**Text under study**.
╔══

Montgomery program prepares for influx of wounded Iraq veterans

Lorrie Knight-Major says it was “pure luck” that she stumbled on a community program that helped rebuild her Silver Spring home to accommodate the needs of her son when he returned from the war in Iraq as a double amputee.

Volunteer organization “Rebuilding Together Montgomery” installed an elevator, turned her family room into a bedroom and bathroom, and added a ramp to the deck behind her home so family members would no longer have to carry Sgt. Ryan Major when he came home.

Now, Knight-Major is getting behind County Executive Ike Leggett’s efforts to create a county veterans commission where veterans can voice needs and be linked with local services they may not otherwise know existed.

Leggett, himself a combat veteran of the Vietnam War, is pursuing the commission while the county prepares for the influx of veterans expected to come from the closure of the Walter Reed Army Medical Center, when some services will be transferred to Bethesda’s National Naval Medical Center. The new facility is expected to see its patient load nearly double to about 900,000 visits per year and add as many as 2,500 workers.

╚══

**Tasks for this exercise**.
• A. In the article on the Montgomery veterans program, what war is County Executive Ike Leggett a combat veteran of?
• B. From the article on the Montgomery veterans program, extract the passage from "Lorrie Knight-Major says" to "he came home.".
• C. Write the next few sentences of the article on the Montgomery veterans program, picking up after its final sentence.
The entries have nothing to do with this work.

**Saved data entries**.

╔══

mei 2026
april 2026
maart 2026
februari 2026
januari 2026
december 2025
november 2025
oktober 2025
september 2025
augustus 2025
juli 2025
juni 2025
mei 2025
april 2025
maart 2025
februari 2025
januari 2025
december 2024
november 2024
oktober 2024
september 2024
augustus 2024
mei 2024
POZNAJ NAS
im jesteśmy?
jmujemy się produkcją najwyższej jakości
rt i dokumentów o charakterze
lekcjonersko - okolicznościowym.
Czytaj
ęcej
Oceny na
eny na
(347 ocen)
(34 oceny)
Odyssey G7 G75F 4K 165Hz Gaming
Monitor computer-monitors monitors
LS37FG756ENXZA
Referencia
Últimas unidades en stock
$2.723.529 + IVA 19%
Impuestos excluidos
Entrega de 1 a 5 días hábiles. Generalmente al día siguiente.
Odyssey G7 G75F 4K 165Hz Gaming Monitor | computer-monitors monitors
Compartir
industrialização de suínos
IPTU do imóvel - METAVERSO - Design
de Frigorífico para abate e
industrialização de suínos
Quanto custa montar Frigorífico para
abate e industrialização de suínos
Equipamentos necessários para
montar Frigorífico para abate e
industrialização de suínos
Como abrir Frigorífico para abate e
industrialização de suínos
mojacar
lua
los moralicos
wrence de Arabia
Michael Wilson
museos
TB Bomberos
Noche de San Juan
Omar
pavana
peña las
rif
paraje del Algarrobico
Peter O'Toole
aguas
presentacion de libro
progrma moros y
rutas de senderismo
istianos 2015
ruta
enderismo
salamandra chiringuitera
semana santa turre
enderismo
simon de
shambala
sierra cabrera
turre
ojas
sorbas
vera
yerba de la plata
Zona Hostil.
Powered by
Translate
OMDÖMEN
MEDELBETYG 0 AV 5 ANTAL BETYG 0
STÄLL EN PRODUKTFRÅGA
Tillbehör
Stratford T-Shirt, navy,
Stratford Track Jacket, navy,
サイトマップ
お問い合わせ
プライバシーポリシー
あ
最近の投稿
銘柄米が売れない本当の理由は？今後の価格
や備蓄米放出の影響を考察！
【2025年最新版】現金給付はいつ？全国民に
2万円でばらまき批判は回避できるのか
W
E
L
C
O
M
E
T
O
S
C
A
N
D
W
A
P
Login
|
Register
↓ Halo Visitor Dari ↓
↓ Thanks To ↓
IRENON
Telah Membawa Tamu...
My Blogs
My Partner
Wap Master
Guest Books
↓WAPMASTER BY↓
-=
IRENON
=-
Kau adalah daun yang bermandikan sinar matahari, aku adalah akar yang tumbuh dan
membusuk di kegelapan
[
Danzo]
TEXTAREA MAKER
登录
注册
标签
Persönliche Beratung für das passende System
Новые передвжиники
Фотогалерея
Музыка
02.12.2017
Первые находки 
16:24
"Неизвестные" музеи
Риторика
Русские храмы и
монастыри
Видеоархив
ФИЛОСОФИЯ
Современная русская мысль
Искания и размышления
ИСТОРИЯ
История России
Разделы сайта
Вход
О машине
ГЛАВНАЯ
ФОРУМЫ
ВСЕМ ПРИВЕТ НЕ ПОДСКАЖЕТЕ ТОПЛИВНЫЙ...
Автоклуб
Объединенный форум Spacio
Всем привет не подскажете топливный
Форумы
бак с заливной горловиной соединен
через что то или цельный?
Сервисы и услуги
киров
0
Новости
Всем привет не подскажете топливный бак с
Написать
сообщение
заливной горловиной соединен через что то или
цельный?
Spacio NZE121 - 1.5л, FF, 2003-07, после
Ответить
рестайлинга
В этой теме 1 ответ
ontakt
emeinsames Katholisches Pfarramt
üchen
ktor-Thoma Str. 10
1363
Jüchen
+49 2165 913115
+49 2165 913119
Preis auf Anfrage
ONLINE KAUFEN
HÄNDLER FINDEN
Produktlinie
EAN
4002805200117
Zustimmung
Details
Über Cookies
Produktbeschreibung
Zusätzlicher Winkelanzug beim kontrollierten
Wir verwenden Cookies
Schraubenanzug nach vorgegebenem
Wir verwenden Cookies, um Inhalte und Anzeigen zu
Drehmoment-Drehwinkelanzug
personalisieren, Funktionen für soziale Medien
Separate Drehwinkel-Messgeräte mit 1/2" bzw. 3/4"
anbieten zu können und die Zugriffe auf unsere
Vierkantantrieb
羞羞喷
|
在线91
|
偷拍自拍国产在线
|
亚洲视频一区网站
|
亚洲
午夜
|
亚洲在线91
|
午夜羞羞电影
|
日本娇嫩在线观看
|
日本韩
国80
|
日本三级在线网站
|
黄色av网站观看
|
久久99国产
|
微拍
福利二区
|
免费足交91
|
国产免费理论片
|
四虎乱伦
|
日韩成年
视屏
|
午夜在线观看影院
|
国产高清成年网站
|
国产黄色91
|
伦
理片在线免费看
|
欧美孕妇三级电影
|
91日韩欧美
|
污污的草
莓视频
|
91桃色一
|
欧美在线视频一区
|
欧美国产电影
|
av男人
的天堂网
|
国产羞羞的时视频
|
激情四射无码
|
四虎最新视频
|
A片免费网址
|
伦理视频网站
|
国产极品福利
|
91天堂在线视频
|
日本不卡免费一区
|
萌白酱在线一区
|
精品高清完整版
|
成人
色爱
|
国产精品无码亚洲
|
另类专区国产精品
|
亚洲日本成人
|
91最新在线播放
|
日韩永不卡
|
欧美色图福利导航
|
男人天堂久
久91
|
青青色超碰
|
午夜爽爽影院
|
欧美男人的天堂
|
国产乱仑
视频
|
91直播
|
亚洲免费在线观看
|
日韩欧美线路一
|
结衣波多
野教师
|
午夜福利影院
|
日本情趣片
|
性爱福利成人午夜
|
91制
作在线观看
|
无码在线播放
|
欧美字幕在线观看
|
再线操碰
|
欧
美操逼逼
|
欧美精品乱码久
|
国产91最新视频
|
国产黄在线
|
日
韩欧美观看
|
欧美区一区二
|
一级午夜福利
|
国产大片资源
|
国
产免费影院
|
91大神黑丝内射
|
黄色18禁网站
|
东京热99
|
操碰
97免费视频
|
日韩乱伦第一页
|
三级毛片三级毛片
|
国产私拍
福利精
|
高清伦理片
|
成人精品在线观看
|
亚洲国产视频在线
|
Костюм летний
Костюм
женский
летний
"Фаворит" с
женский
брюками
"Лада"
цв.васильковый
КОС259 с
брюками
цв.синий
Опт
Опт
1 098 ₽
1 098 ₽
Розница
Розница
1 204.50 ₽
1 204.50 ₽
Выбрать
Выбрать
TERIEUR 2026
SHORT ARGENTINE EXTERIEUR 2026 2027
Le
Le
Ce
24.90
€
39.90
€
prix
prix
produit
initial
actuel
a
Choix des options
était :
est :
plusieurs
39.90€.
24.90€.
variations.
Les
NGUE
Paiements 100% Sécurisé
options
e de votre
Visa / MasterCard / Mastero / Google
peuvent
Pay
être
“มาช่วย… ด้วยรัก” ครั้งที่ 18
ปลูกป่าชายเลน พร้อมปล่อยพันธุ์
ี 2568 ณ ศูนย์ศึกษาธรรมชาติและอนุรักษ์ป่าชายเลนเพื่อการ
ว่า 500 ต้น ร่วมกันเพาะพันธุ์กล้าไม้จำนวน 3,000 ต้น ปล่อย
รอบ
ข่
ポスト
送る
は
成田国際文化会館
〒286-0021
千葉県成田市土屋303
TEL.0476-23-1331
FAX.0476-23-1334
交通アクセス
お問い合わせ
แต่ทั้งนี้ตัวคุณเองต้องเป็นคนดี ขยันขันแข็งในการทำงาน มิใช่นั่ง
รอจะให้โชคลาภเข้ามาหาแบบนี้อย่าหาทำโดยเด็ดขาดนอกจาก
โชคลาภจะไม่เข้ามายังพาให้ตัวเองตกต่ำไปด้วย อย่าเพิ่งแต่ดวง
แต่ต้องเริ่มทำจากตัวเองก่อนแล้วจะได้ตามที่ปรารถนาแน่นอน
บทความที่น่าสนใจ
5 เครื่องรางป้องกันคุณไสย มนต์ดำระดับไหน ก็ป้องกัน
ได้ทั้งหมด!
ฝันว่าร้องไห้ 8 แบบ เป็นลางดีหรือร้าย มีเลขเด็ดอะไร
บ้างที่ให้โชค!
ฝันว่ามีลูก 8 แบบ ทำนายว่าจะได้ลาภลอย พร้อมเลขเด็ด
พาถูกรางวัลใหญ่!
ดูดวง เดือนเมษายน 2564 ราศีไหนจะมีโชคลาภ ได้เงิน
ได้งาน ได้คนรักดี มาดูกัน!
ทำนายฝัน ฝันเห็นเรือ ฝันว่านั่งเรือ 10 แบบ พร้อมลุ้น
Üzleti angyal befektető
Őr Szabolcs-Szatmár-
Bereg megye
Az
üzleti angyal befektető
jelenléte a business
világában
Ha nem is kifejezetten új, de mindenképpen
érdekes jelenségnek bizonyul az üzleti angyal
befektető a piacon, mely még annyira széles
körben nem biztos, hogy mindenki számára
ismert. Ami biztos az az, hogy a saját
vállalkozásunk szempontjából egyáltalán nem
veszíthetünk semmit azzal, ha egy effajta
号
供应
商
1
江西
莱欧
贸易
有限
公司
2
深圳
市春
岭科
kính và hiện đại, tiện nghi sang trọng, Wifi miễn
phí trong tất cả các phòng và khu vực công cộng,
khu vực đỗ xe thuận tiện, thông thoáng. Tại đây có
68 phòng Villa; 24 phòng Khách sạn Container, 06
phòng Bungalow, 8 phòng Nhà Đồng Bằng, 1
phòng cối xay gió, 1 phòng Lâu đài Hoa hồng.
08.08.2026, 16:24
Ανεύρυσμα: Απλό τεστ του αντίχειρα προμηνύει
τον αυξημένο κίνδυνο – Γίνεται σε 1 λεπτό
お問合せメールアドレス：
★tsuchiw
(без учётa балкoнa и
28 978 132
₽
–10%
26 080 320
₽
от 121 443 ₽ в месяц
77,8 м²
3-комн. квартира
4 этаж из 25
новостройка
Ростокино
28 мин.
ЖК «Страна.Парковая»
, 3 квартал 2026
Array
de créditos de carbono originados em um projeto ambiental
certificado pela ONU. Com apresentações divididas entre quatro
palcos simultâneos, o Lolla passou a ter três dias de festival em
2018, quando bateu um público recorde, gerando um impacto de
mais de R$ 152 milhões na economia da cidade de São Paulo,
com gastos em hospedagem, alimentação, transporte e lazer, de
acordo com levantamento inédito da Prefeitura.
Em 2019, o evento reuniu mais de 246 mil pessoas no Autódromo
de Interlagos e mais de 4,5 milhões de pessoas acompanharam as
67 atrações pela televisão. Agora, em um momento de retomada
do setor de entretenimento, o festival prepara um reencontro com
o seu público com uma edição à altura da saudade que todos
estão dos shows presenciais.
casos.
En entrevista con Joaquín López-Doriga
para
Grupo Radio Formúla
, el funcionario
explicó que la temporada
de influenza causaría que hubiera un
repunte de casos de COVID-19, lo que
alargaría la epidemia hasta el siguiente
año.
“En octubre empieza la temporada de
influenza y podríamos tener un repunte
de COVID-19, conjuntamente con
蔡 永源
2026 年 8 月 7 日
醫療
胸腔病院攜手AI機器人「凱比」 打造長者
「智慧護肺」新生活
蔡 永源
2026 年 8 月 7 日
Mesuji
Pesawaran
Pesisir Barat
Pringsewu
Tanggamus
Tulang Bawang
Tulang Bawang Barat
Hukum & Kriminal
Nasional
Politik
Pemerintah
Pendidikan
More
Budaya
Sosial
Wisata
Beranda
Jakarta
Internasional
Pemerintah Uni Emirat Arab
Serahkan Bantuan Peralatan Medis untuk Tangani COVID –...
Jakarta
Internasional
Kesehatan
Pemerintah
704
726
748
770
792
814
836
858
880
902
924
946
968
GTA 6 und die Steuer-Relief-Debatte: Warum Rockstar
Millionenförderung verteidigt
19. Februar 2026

╚══

**Answers to the exercises**.
• A. The Vietnam War.

• B.
Lorrie Knight-Major says it was “pure luck” that she stumbled on a community program that helped rebuild her Silver Spring home to accommodate the needs of her son when he returned from the war in Iraq as a double amputee.

Volunteer organization “Rebuilding Together Montgomery” installed an elevator, turned her family room into a bedroom and bathroom, and added a ramp to the deck behind her home so family members would no longer have to carry Sgt. Ryan Major when he came home.

• C.
“We’re very sensitive to the fact that we have a lot of veterans returning now from the wars in Afghanistan and Iraq, some career military, some reserve military, some have been pulled back into extended tours after having already served,” Leggett spokesman Patrick Lacefield said. “The county executive wanted to focus county attention on putting people in touch with what can help them, and making sure as we move through county government, we think about how programs can help them.”

Lacefield said commission members would be voluntary positions, and that at this point the county does not even have estimates of the number of veterans living in the jurisdiction.

“We want to start with gathering thehard data,” Lacefield said.

Pearl Harbor survivor and Rockville resident David Funkhouser, 96, said veterans have earned the right to help.

“I imagine it would be hard to find an affordable place to live in Montgomery County,” Funkhauser said. “House prices are awful high now. Low-cost housing referrals for vets would be really helpful.”

Next, the County Council will consider creating the commission.